§ 原文
'''
修改 EncoderASR transcribe_batch

修改现有的 transcribe_batch 方法，以便对编码器的前向函数进行计时。

不同的 ASR 类型有不同的 transcribe_batch 实现，因此可能需要根据你自己的模型进行微小调整。

import functools

# Functions necessary for preprocessing the input and generating transcriptions

def preprocess_input(model: EncoderASR, input):
    with torch.no_grad():
        wavs = input.unsqueeze(0)
        wav_lens = torch.tensor([1.0])
        wavs = wavs.float()
        wavs, wav_lens = wavs.to(model.device), wav_lens.to(model.device)
        return wavs, wav_lens

def generate(model, predictions):
    is_ctc_text_encoder_tokenizer = isinstance(
        model.tokenizer, speechbrain.dataio.encoder.CTCTextEncoder
    )
    if isinstance(model.hparams.decoding_function, functools.partial):
        if is_ctc_text_encoder_tokenizer:
            predicted_words = [
                "".join(model.tokenizer.decode_ndim(token_seq))
                for token_seq in predictions
            ]
        else:
            predicted_words = [
                model.tokenizer.decode_ids(token_seq)
                for token_seq in predictions
            ]
    else:
        predicted_words = [hyp[0].text for hyp in predictions]
    return predicted_words

请注意，我们只关心与量化相关的推理时间变化，而不关心输入预处理或词生成的开销。这就是我们只记录编码器前向函数持续时间的原因。
'''
[身体或手部关键点数据]
'''
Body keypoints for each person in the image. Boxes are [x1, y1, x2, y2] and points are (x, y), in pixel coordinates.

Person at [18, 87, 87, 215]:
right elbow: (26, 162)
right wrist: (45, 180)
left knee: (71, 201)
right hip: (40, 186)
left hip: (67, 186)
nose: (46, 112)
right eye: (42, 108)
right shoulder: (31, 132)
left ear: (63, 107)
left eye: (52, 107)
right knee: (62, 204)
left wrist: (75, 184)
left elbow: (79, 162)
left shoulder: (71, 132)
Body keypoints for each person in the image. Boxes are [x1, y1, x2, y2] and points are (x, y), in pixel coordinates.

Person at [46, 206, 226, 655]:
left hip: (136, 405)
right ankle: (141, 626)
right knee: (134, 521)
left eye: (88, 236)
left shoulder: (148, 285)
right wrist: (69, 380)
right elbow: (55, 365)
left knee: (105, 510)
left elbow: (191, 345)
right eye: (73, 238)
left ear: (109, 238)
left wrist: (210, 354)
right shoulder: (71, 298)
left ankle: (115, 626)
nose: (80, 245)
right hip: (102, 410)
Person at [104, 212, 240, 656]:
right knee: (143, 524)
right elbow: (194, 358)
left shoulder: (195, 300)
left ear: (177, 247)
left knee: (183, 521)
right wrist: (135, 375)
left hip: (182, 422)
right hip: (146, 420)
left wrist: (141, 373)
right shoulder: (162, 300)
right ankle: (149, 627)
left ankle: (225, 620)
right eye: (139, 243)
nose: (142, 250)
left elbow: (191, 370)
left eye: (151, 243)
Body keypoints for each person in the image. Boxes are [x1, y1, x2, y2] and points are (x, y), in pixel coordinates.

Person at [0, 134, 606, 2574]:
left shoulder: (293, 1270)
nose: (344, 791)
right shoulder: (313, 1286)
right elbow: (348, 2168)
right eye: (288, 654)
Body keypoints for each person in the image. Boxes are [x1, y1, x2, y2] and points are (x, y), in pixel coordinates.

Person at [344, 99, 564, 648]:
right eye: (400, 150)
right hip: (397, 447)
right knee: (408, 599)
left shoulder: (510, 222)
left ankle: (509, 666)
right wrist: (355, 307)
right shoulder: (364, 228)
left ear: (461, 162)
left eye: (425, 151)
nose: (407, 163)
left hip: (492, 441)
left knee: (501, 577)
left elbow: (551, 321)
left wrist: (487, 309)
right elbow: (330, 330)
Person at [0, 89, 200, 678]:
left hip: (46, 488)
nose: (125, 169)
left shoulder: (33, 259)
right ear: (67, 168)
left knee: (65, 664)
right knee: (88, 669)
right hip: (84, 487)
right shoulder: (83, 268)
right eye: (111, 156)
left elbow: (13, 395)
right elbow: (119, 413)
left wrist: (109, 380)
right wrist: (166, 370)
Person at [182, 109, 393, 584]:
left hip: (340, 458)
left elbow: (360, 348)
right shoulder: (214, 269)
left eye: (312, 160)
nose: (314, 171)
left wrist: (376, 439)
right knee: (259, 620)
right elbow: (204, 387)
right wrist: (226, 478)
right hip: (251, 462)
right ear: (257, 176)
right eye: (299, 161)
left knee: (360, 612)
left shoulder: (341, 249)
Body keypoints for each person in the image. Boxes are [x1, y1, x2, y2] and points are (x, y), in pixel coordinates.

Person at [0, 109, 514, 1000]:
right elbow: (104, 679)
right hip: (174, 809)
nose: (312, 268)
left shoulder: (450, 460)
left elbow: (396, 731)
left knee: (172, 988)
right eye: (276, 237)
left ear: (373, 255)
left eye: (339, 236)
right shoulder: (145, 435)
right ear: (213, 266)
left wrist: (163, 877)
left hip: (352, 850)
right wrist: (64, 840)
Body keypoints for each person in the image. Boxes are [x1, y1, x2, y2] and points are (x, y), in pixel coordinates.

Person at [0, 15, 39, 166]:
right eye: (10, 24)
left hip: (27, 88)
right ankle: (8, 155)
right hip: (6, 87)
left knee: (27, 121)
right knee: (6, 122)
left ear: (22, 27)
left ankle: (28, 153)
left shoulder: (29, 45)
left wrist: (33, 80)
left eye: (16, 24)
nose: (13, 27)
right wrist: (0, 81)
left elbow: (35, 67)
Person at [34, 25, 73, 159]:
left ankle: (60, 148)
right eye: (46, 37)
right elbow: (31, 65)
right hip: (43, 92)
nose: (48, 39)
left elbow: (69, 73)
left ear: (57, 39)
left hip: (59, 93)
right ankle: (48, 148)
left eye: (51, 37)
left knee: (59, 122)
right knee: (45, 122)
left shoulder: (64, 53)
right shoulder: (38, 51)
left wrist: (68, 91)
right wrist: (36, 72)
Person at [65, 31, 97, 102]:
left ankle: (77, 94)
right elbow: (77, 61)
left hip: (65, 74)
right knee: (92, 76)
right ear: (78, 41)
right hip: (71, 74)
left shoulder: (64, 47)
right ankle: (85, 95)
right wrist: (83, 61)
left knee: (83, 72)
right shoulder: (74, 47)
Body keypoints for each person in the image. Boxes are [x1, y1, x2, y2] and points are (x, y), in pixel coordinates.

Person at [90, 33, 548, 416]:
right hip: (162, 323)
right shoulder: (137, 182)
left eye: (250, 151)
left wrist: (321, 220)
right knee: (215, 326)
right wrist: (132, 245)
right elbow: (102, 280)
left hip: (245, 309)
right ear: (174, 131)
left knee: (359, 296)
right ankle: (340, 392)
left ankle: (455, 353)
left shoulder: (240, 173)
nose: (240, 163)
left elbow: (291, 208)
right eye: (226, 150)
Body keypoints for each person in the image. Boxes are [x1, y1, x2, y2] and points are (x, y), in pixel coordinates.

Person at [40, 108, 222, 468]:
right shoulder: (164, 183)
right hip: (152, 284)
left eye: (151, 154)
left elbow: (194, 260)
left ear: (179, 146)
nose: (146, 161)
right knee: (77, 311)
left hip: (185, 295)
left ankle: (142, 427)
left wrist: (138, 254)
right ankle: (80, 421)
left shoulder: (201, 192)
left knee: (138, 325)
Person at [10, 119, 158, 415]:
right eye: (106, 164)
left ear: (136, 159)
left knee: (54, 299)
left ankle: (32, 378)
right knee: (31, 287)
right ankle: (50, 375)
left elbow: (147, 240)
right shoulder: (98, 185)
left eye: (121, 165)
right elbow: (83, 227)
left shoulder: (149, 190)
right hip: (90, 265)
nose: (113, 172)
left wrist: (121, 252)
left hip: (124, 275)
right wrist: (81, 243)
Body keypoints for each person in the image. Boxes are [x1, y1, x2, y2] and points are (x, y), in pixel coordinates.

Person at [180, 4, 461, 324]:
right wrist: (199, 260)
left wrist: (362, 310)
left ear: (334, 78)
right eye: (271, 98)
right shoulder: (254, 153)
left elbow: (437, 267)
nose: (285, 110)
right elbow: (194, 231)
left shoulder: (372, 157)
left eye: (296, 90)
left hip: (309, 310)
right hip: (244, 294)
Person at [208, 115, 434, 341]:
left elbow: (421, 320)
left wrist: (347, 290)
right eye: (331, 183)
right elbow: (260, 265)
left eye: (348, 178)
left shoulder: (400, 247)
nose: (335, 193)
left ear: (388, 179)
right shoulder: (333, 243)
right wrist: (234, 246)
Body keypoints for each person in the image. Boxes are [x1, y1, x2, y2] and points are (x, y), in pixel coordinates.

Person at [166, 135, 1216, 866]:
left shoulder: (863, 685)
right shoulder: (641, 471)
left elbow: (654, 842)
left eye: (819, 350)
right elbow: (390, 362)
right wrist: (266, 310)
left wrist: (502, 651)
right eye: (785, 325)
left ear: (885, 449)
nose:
'''
请将前面原文中从“修改现有的 transcribe_batch 方法，以便对编码器的前向函数进行计时。”起，一直到“wavs = input.unsqueeze(0)”为止的部分一字不差地重抄一遍。

修改现有的 transcribe_batch 方法，以便对编码器的前向函数进行计时。

不同的 ASR 类型有不同的 transcribe_batch 实现，因此可能需要根据你自己的模型进行微小调整。

import functools

# Functions necessary for preprocessing the input and generating transcriptions

def preprocess_input(model: EncoderASR, input):
    with torch.no_grad():
        wavs = input.unsqueeze(0)